Nope; if you’re looking for a quick, formulaic read that doesn’t ask you to, say, consider wavelength energy, T.S. Eliot, existence of fate, and religion’s views on human development, then don’t pick up William West’s Evolution of a Young Man in Love. If, however, you are willing to step into a preternaturally thoughtful young man’s internal world, one populated with

everyday experiences involving morbid shadows, extrasensory relationships, and murky secrets from the past, then allow me to introduce you to Joseph Hawking and friends.
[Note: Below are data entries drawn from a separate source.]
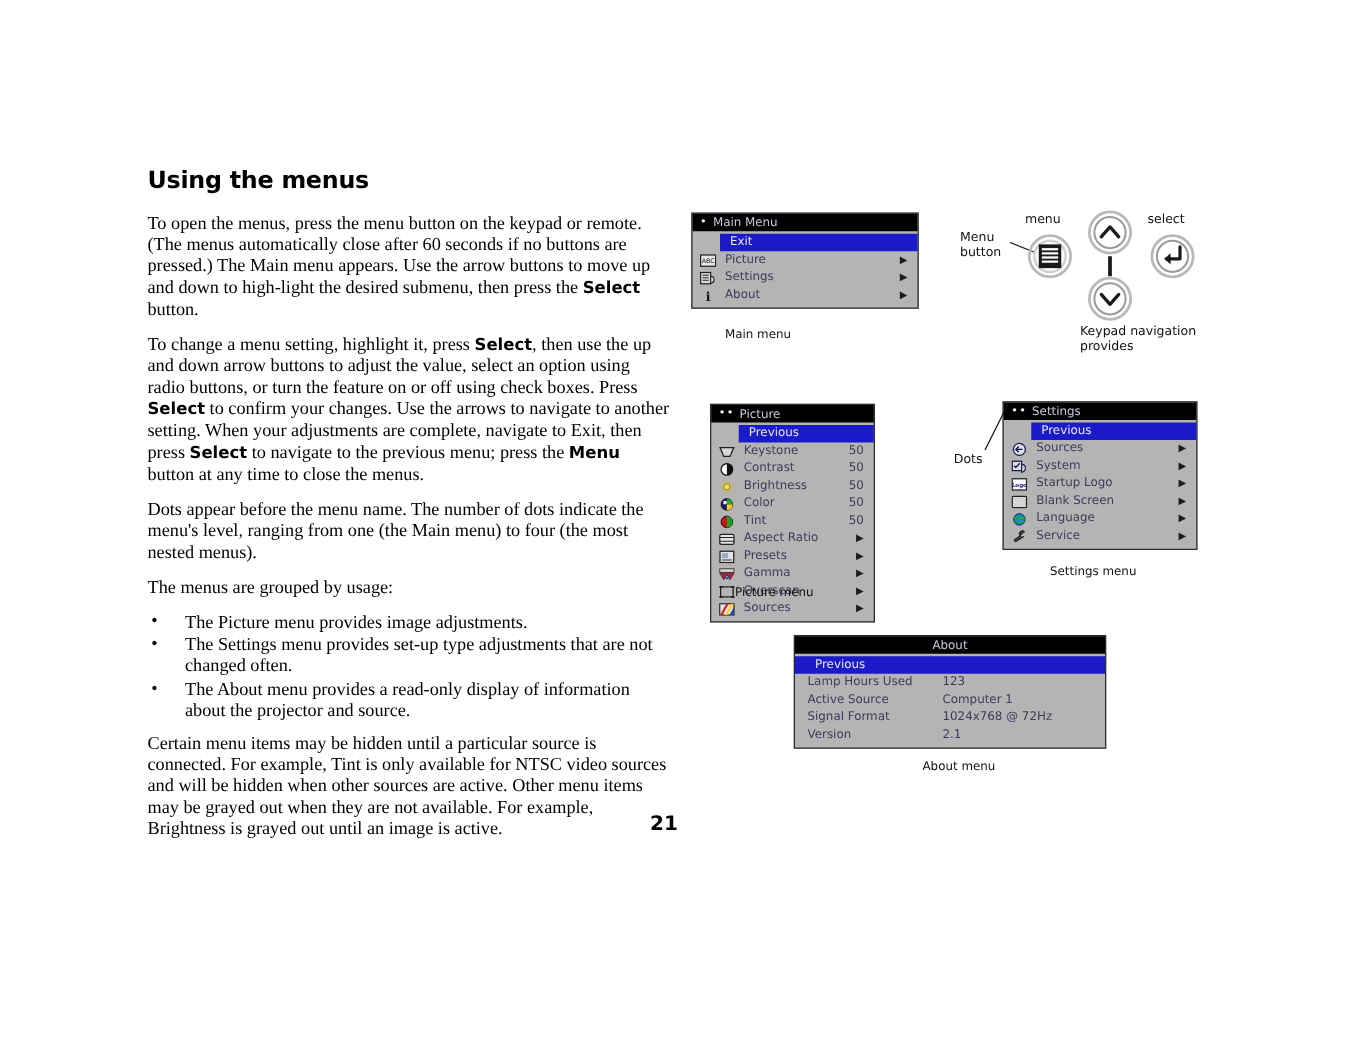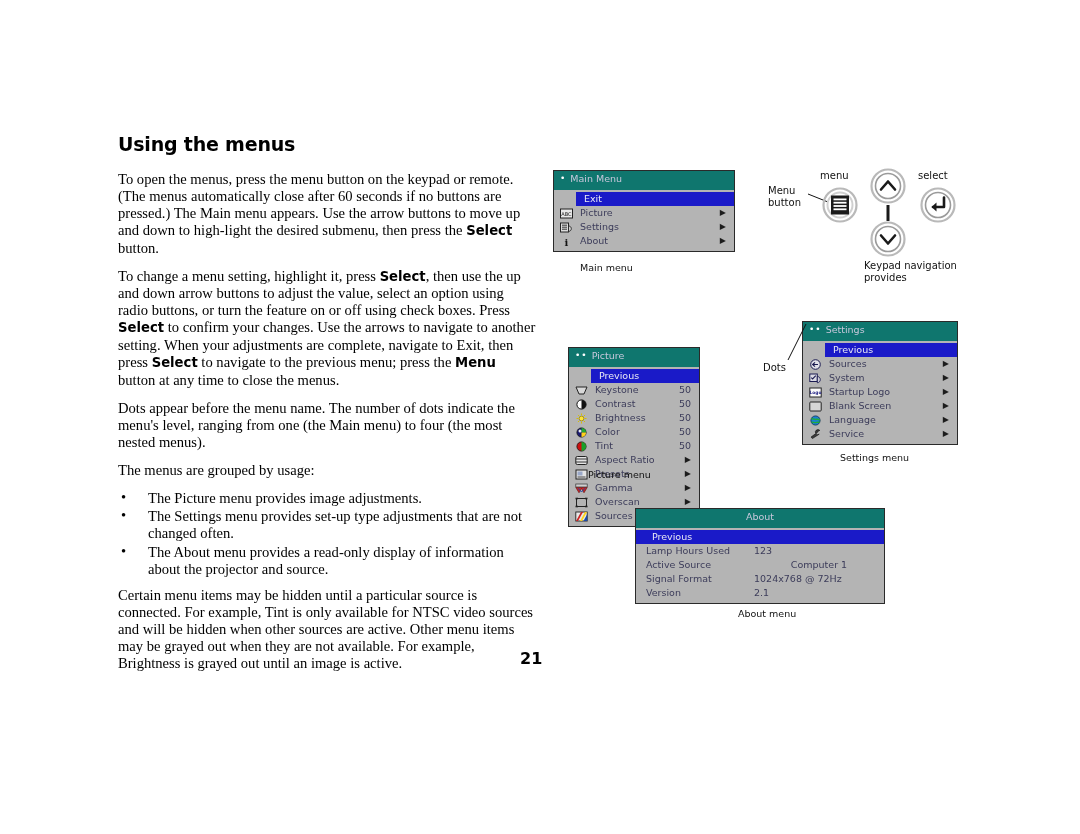--- a/index.html
+++ b/index.html
@@ -67,9 +67,9 @@
     color: #3c3c5a;
   }
   .osd-title {
-    background: #0f766e;
+    background: #000000;
     color: #c8c8dc;
-    height: 19px;
+    height: 14px;
     line-height: 15px;
     padding-left: 6px;
     font-size: 9.5px;

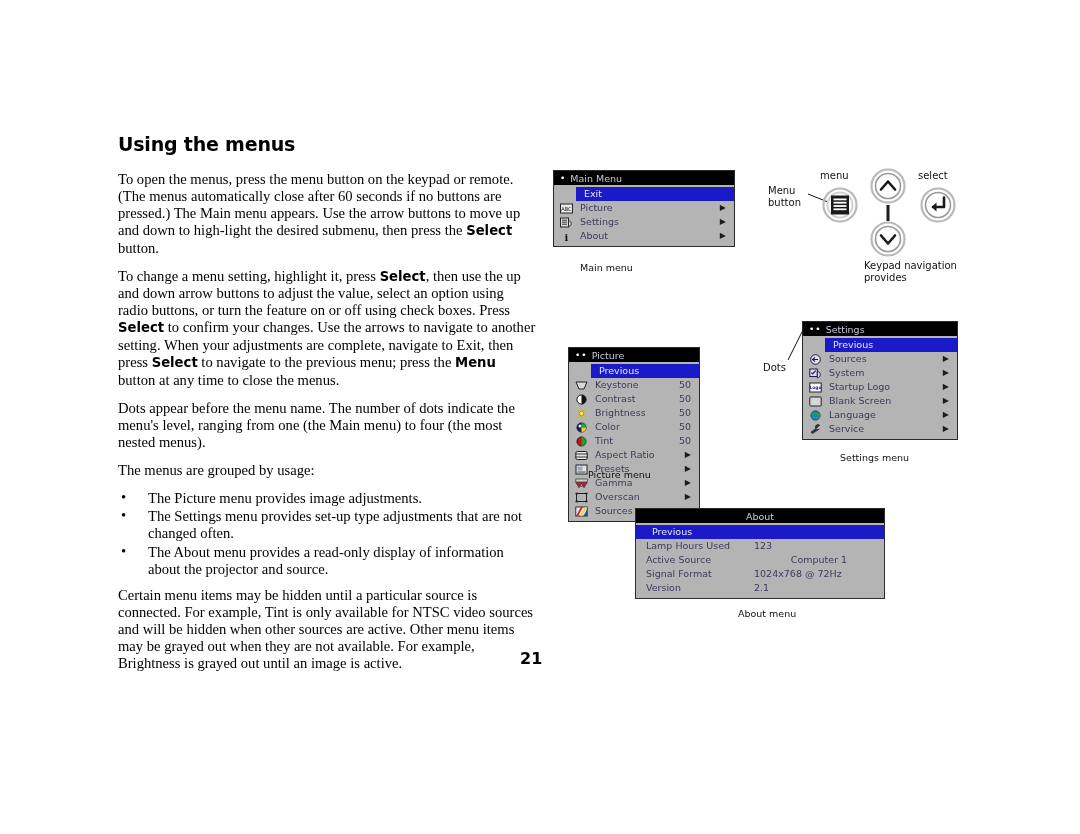--- a/index.html
+++ b/index.html
@@ -259,7 +259,7 @@
   </div>
 </div>
 
-<div class="osd pic" id="osd-picture" style="left:568px; top:323px; width:132px;margin-top:24px;">
+<div class="osd pic" id="osd-picture" style="left:568px; top:323px; width:132px;">
   <div class="osd-title">
     <span class="osd-dots">••</span><span>Picture</span>
   </div>

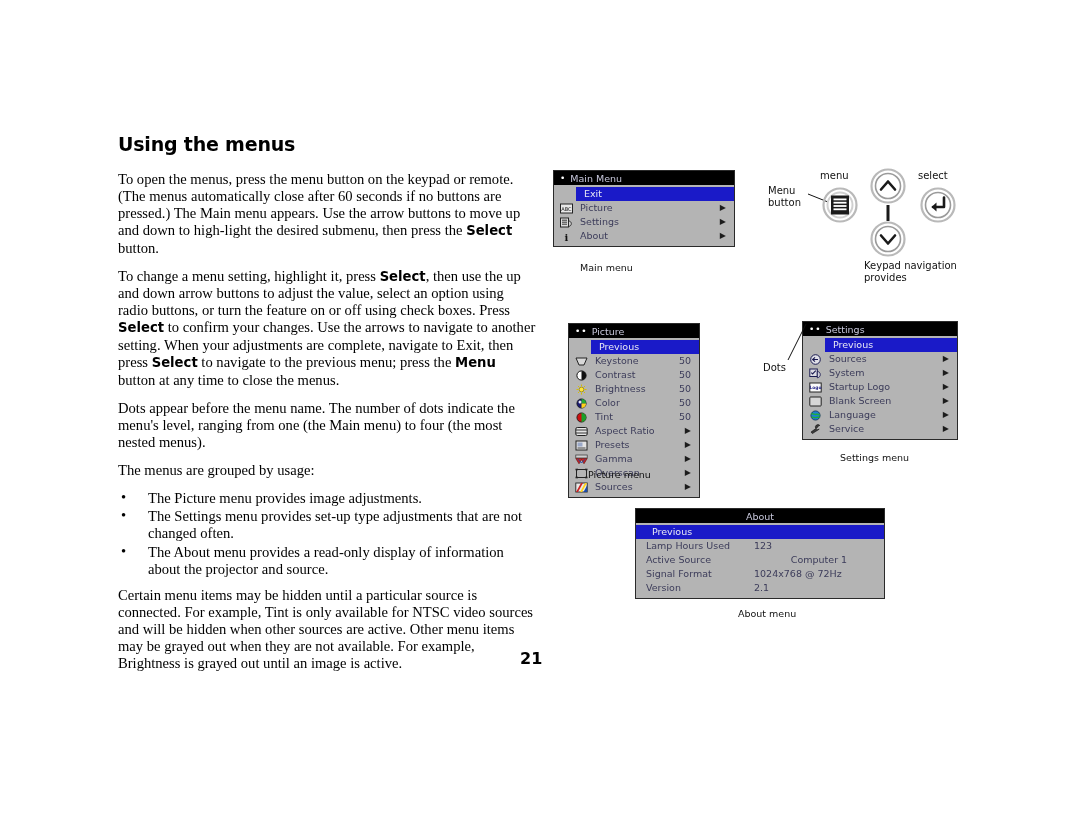--- a/index.html
+++ b/index.html
@@ -481,7 +481,7 @@
       <div class="osd-row">
         <span style="width: 6px; min-width: 6px;"></span>
         <span class="lbl" style="flex: 0 0 108px;">Active Source</span>
-        <span class="val" style="flex: 1 1 auto; padding-right: 0px; text-align: center;">Computer 1</span>
+        <span class="val" style="flex: 1 1 auto; padding-right: 0px;">Computer 1</span>
       </div>
       <div class="osd-row">
         <span style="width: 6px; min-width: 6px;"></span>

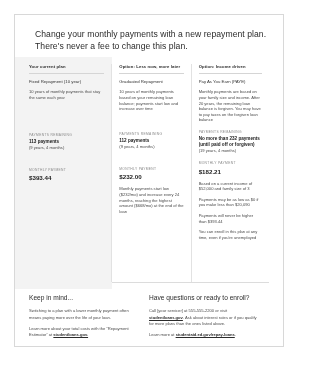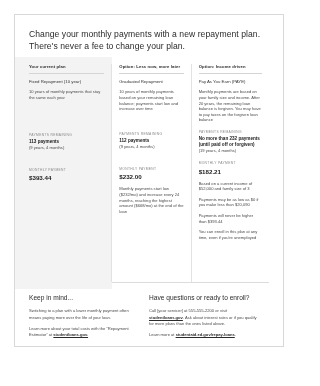--- a/index.html
+++ b/index.html
@@ -18,7 +18,7 @@
     overflow: hidden;
   }
   #headline {
-    margin: 13px 14px 0 14px;
+    margin: 13px 14px 0 20px;
     font-size: 8.6px;
     line-height: 12.2px;
     color: #2b2b2b;

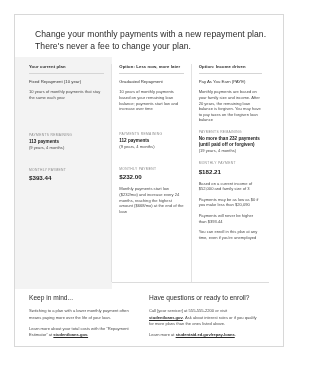--- a/index.html
+++ b/index.html
@@ -146,7 +146,7 @@
 
   <div id="headline">
     <span class="ln">Change your monthly payments with a new repayment plan.</span>
-    <span class="ln">There's never a fee to change your plan.</span>
+    <span class="ln">There's never a fee to change this plan.</span>
   </div>
 
   <div id="table">

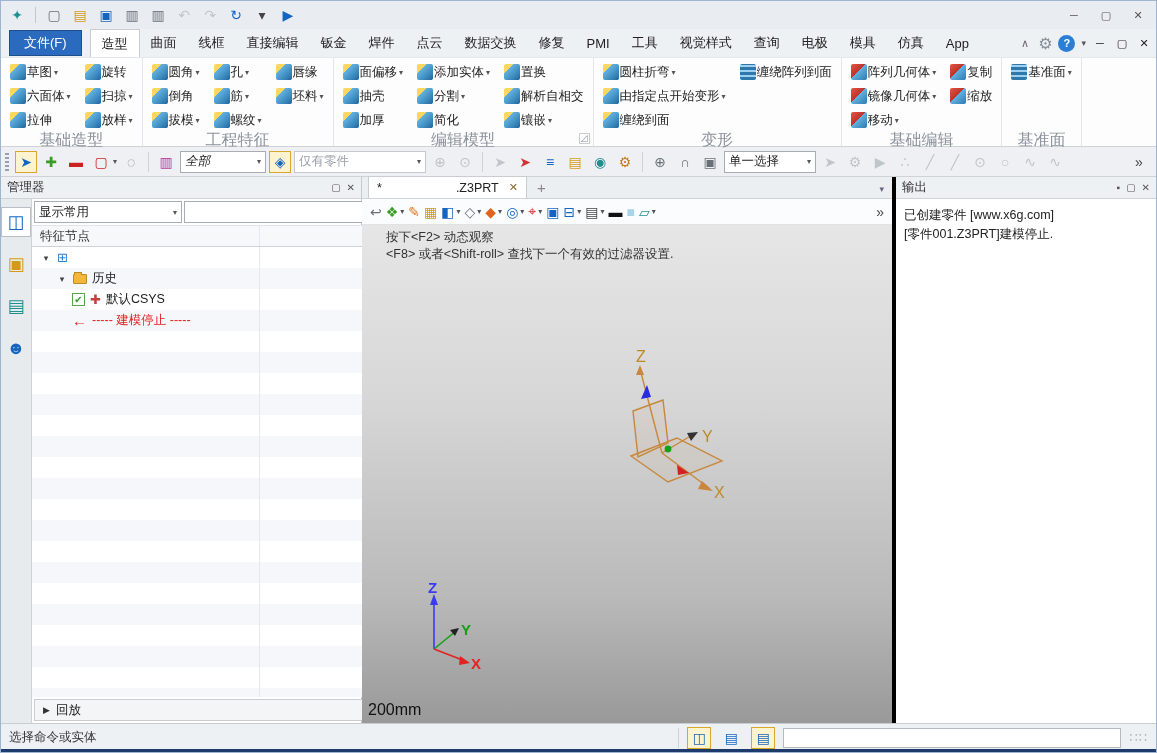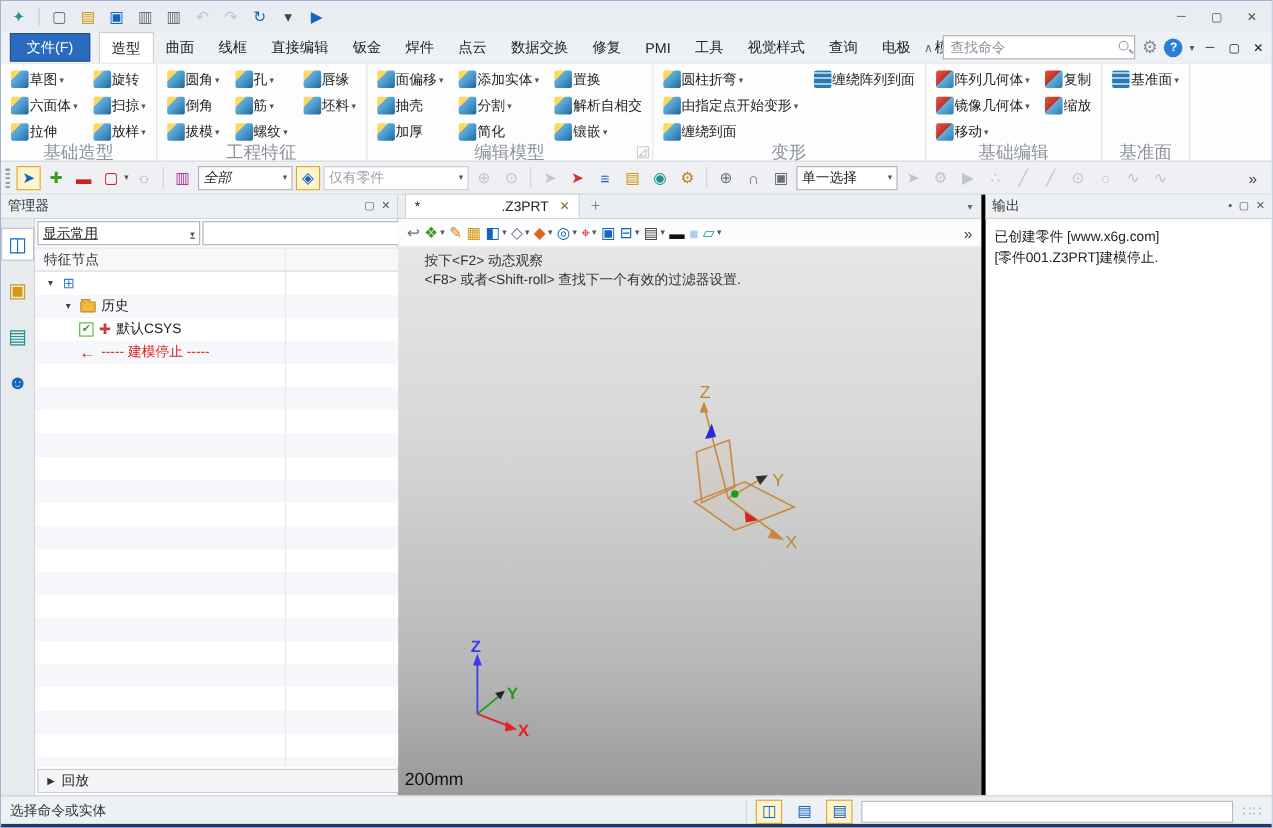--- a/index.html
+++ b/index.html
@@ -178,10 +178,6 @@
       </div>
     <div id="menu-right">
       <span id="collapse-chevron">∧</span>
-      <span id="cmd-search">
-        <input placeholder="查找命令" style="">
-        <span class="mag"></span>
-      </span>
       <span class="gear">⚙</span>
       <span class="help">?</span>
       <span class="mini-caret">▾</span>

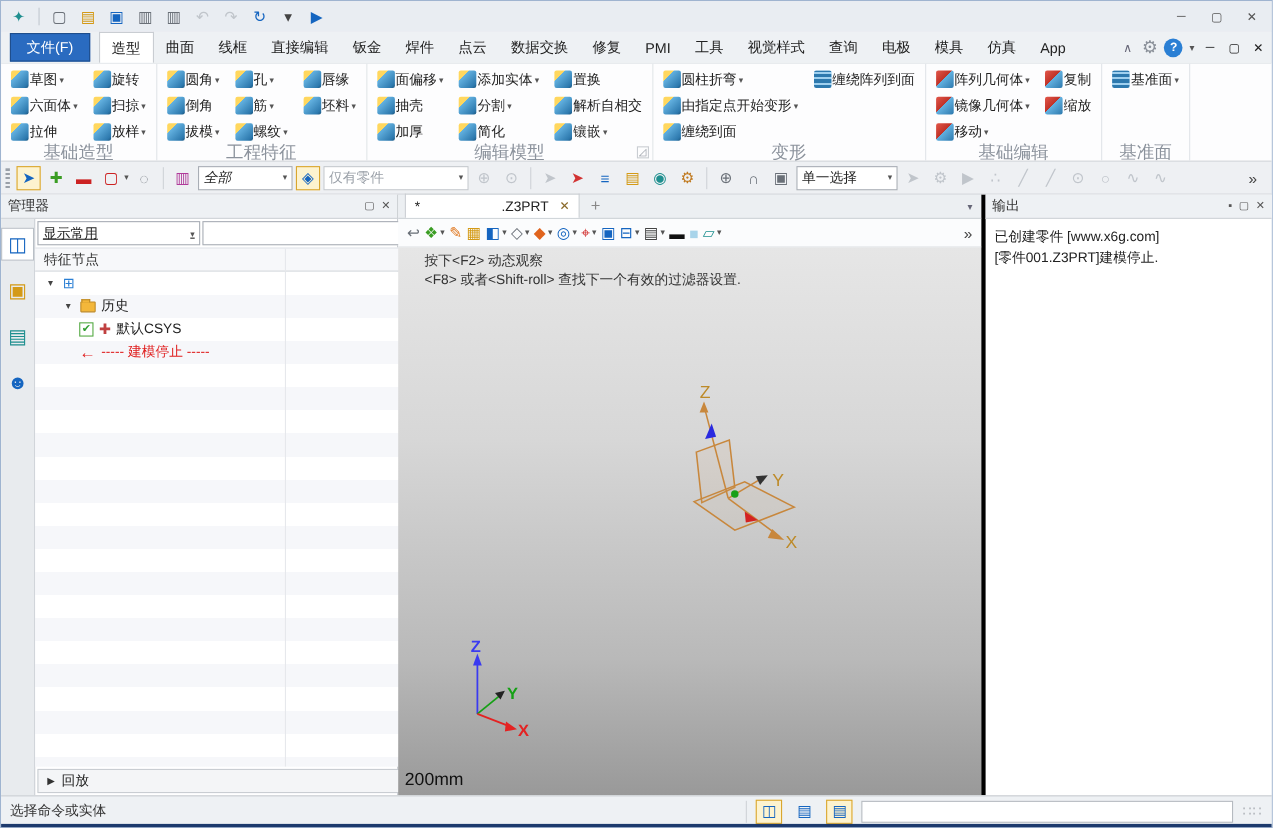--- a/index.html
+++ b/index.html
@@ -79,7 +79,7 @@
   .strip-ico.sel { background:#fff; border:1px solid #b9bfc6; }
   #mgr-content { flex:1; display:flex; flex-direction:column; position:relative; }
   #mgr-filter { display:flex; align-items:center; height:26px; gap:2px; padding:2px; }
-  #mgr-filter .dsel { flex:none; width:148px;text-decoration:underline; }
+  #mgr-filter .dsel { flex:none; width:148px; }
   #mgr-filter input { flex:1; height:22px; border:1px solid #a8adb5; padding:0 4px; }
   #funnel-btn { width:24px; height:22px; display:flex; align-items:center; justify-content:center; flex-direction:column; }
   .funnel-top { width:0; height:0; border-left:7px solid transparent; border-right:7px solid transparent; border-top:8px solid #1f8fd6; }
[Author quote]: “Since life is not linear, but evolves from many different experiences and

histories in each of us, I tried to create several story lines with the intent to give a whole picture of Joseph as he searches through the loves and tragedies in his life to find a purpose for his extraordinary evolution in the face of his own predicted death.” William West, via email


In West’s debut supernatural drama, a man with extraordinary abilities fears a palm reader’s prediction of doom.
Although Texas high school English teacher Joseph Hawking isn’t superhuman, he is capable of things that others aren’t. He has heightened senses of sight and hearing, and he can play pieces of music perfectly after hearing them once. But he uses these abilities furtively, certain that he would become a “test case” if the world knew about them. When he gives an English lecture that addresses Darwinism (a curriculum departure), students’ parents protest, and the ensuing controversy sparks media interest. He agrees to give an interview to TV personality David Snow, a childhood friend with whom he hasn’t spoken in years. A long time ago, Joseph received a prediction from a palm reader, who forecast a shared tragedy involving Joseph, David, and David’s sister Carolyn (Joseph’s ex-lover). The prophecy implied that he would meet the same fate as his uncle, who died at 29—Joseph’s current age. Complicating matters is the Bedroom Killer, an unidentified serial murderer whose latest victim has a connection to David, making him a person of interest. Joseph keeps his eye out for clues to the foretold tragedy, hoping to prevent it. Despite dabbling in superpowers, West’s story primarily deals in melodrama, which can be blistering at times, as when Joseph learns a shocking family secret or loses someone to a shooter on a college campus. The drama can also be profound, as in a surreal scene of 13-year-old Joseph having a conversation with God, noting that “some things don’t make sense.” The author treats his protagonist’s abilities pragmatically and uses them only in moderation, to good effect. Original and classic poetry intermittently appears over the course of the story, but West’s prose is already poetic on its own: “he gazed aimlessly into the hazy backyard landscape of redbud, spider lilies, beautyberry, and others he hadn’t bothered to learn yet.”
A potent tale of a man with intriguing powers and relatable misfortunes.